# home multi gym



## p1tse (Feb 4, 2007)

Can anyone recommend one (would ideally look on fleabay)

With a busy life style work and young kids I don't have time for the local gym but would like to do routine reps of core muscles to strengthen up a little as all I do is sit behind a desk at work and now started to play a bit of sports

So would like a multi gym, as ease of use to do main upper body and legs 

Any recommendations


----------



## White-r26 (Dec 14, 2010)

Good set of dumbbells is all you need.. There are endless videos on YouTube if you need inspiration!! : )


----------



## TommiL (Jul 29, 2013)

Do you have space for a power cage and a bench? With that you can do all the exercises that you need. I would love to have space for that.


----------



## ITHAQVA (Feb 20, 2011)

If you are serious about getting a good strong physique.

New price examples

http://www.powerhouse-fitness.co.uk/bodymax-cf375-power-rack.php

http://www.powerhouse-fitness.co.uk/bodymax-cf302-flat-bench-with-dumbell-rack.php

http://www.powerhouse-fitness.co.uk/bodymax-100kg-olympic-rubber-radial-barbell-kit-with-7-bar.php

:thumb:

The above equipment is all you will ever need, combine that with some medium cardio (one hour light jog and or walking) 3/4 times a week and your set for life, Unless you want to train with heavier weight :devil: :thumb:

Eat right, train consistently (SHHHH I'll let you into a big secret, massive arms in six weeks is a complete lie! :doublesho)

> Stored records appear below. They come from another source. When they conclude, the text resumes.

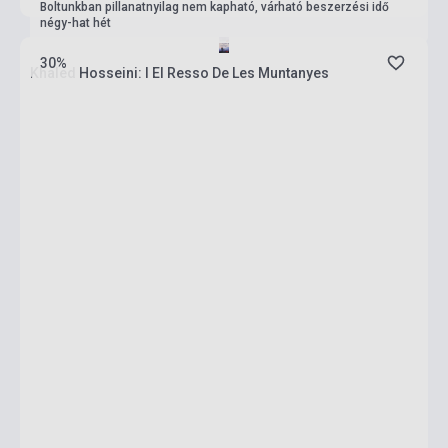
Boltunkban pillanatnyilag nem kapható, várható beszerzési idő
négy-hat hét
30%
Khaled Hosseini: I El Resso De Les Muntanyes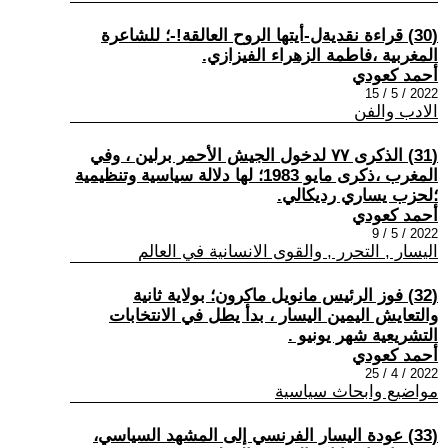
(30) قراءة نقديةل-أيتها الروح العالقة!-؛ للشاعرة
المغربية ،فاطمة الزهراء الفيزازي.
أحمد كعودي
2022 / 5 / 15
الادب والفن
(31) الذكرى ٧٧ لدخول الجيش الأحمر برلين ، وفي
المغرب ،ذكرى مايو 1983؛ لها دلالة سياسية وتنظيمية
؛لحزب يساري رديكالي.
أحمد كعودي
2022 / 5 / 9
اليسار , التحرر , والقوى الانسانية في العالم
(32) فوز الرئيس مانويل ماكرون؛ بولاية ثانية
والتعايش اليمين اليسار ، بدأ يطل في الانتخابات
التشريعية شهر يونيو .
أحمد كعودي
2022 / 4 / 25
مواضيع وابحاث سياسية
(33) عودة اليسار الفرنسي إلى المشهد السياسي،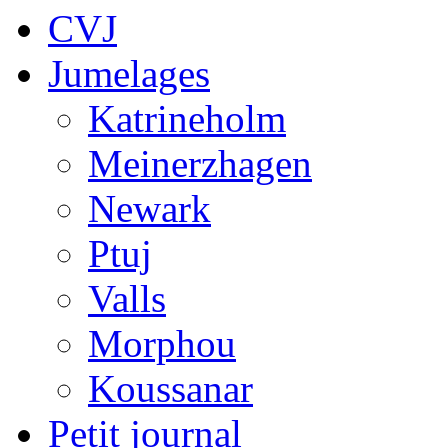
CVJ
Jumelages
Katrineholm
Meinerzhagen
Newark
Ptuj
Valls
Morphou
Koussanar
Petit journal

It really is that simple, don't be fooled by the latest fitness industry fads.

Feel free to look in on us on:

http://www.detailingworld.co.uk/forum/showthread.php?t=238868&page=282

:thumb:


----------



## Guest (Oct 7, 2013)

^^^This


----------



## Bod42 (Jun 4, 2009)

^^^^ This as well.

Multigyms are normally more expensive and less effective than the power rack setup. It astounds me that some gyms you pay membership for don't have power racks.


----------



## Leebo310 (Sep 30, 2013)

Mate to be honest you don't need a power rack at the start, just an decent adjustable bench and some dumbbells with various weight plates.

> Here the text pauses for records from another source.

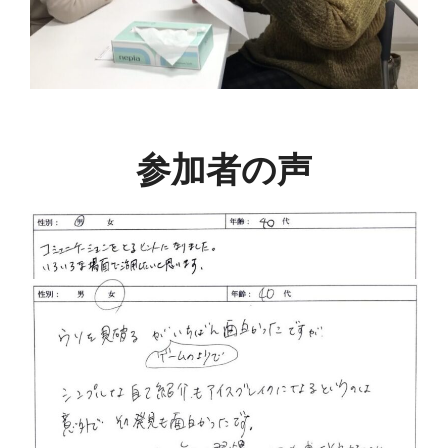
参加者の声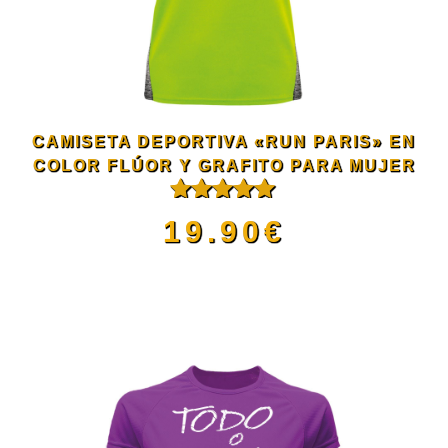
Las
opciones
se
CAMISETA DEPORTIVA «RUN PARIS» EN
pueden
COLOR FLÚOR Y GRAFITO PARA MUJER
Valorado
elegir
19.90
€
con
5.00
de
5
en
Este
la
producto
página
tiene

If you're just looking for some basic core exercises then a power rack is overkill and an unecessary expense as you'd then also need a barbell.

Trust me, you can do so many exercises with just a set of dumbbells and a bench. Plus that doesn't take up much room in the house either (oh and you definitely DON'T need to waste your money on a multigym!)

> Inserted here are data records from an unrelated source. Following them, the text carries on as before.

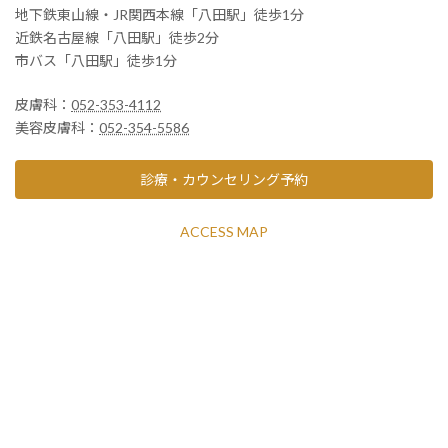
地下鉄東山線・JR関西本線「八田駅」徒歩1分
近鉄名古屋線「八田駅」徒歩2分
市バス「八田駅」徒歩1分
皮膚科：
052-353-4112
美容皮膚科：
052-354-5586
診療・カウンセリング予約
ACCESS MAP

Also mate, I wouldn't do a "light jog or walk for an hour" 3/4 times a week either. In my opinion you'd be much better doing some interval training for a much shorter amount of time. Light jog for 2 minutes, then sprint for 10 seconds, then light jog for 2 mins, sprint for 10 seconds etc. Do that for 20 minutes and that will burn a lot more than a constant light jog for an hour! Obviously as you get fitter, increase the sprint time.
Or mark out a 50m stretch in a field and sprint it, then jog back, sprint it, then jog back etc. Again, do that a few times and you'll definitely feel it!


----------